= Solerina Mares Novice Hurdle =

Irish National Hunt hurdle race

The Solerina Mares Novice Hurdle is a Grade 3 National Hunt hurdle race in Ireland which is open to mares aged four years or older. It is run at Fairyhouse over a distance of 2 miles and 2 furlongs (3,621 metres) and during the race there are ten hurdles to be jumped. The race is for novice hurdlers, and it is scheduled to take place each year in late January or early February.

The race was first run in 2011 and was awarded Grade 3 status in 2014.

In 2014 the race was renamed in honour of Solerina, the Irish mare who won 22 races between 2002 and 2006. The race is currently sponsored by EcoFriendly Cups.

==Records==

Most successful jockey (4 wins):
- Paul Townend - Glens Melody (2013), Gitane Du Berlais (2014), Laurina (2018), Aurora Vega (2025)
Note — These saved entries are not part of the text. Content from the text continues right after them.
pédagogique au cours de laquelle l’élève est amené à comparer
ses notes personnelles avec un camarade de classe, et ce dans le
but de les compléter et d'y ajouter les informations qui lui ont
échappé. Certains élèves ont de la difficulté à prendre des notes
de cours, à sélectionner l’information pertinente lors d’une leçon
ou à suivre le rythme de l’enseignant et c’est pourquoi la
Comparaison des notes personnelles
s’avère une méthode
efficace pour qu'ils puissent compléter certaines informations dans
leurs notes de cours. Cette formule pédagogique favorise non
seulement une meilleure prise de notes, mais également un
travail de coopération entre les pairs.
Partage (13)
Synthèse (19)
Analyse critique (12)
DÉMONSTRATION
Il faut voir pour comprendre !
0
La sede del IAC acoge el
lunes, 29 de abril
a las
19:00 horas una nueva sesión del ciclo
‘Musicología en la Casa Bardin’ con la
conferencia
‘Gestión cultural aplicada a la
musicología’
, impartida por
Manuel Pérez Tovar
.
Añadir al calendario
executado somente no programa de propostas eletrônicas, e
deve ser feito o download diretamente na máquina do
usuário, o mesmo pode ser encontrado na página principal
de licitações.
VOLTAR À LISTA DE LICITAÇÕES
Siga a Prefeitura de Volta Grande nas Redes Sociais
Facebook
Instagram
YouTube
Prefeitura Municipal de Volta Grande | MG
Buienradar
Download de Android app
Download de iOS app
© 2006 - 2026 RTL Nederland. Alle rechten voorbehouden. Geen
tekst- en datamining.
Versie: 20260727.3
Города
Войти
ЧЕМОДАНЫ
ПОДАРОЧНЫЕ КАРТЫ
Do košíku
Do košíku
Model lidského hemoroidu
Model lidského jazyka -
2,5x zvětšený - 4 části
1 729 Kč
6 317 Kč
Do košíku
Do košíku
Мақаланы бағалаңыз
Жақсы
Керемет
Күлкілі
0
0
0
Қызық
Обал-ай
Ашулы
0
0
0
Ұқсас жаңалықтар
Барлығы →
Most successful trainer (10 wins):
- Willie Mullins – Ceol Rua (2012), Glens Melody (2013), Gitane Du Berlais (2014), Morning Run (2015), Limini (2016), Laurina (2018), Allegorie De Vassy (2022), Ashroe Diamond (2023), Jade De Grugy (2024), Aurora Vega (2025)

==Winners==
| Year | Winner | Age | Jockey | Trainer |
| 2011 | Our Girl Salley | 6 | Barry Geraghty | Mrs Prunella Dobbs |
| 2012 | Ceol Rua | 7 | Ruby Walsh | Willie Mullins |
| 2013 | Glens Melody | 5 | Paul Townend | Willie Mullins |
| 2014 | Gitane Du Berlais | 4 | Paul Townend | Willie Mullins |
| 2015 | Morning Run | 6 | Ruby Walsh | Willie Mullins |
| 2016 | Limini | 5 | Danny Mullins | Willie Mullins |
| 2017 | Shattered Love | 6 | Jack Kennedy | Gordon Elliott |
| 2018 | Laurina | 5 | Paul Townend | Willie Mullins |
| 2019 | Honeysuckle | 5 | Rachael Blackmore | Henry De Bromhead |
| 2020 | Minella Melody | 6 | Rachael Blackmore | Henry De Bromhead |
| 2021 | Roseys Hollow | 7 | Mark Walsh | Jonathan Sweeney |
| 2022 | Allegorie De Vassy | 5 | Sean O'Keeffe | Willie Mullins |
| 2023 | Ashroe Diamond | 6 | Danny Mullins | Willie Mullins |
| 2024 | Jade De Grugy | 5 | Brian Hayes | Willie Mullins |
| 2025 | Aurora Vega | 7 | Paul Townend | Willie Mullins |
| 2026 | Oldschool Outlaw | 6 | Mark Walsh | Gordon Elliott |

 The 2013 running took place at Leopardstown after the original fixture was abandoned due to waterlogging.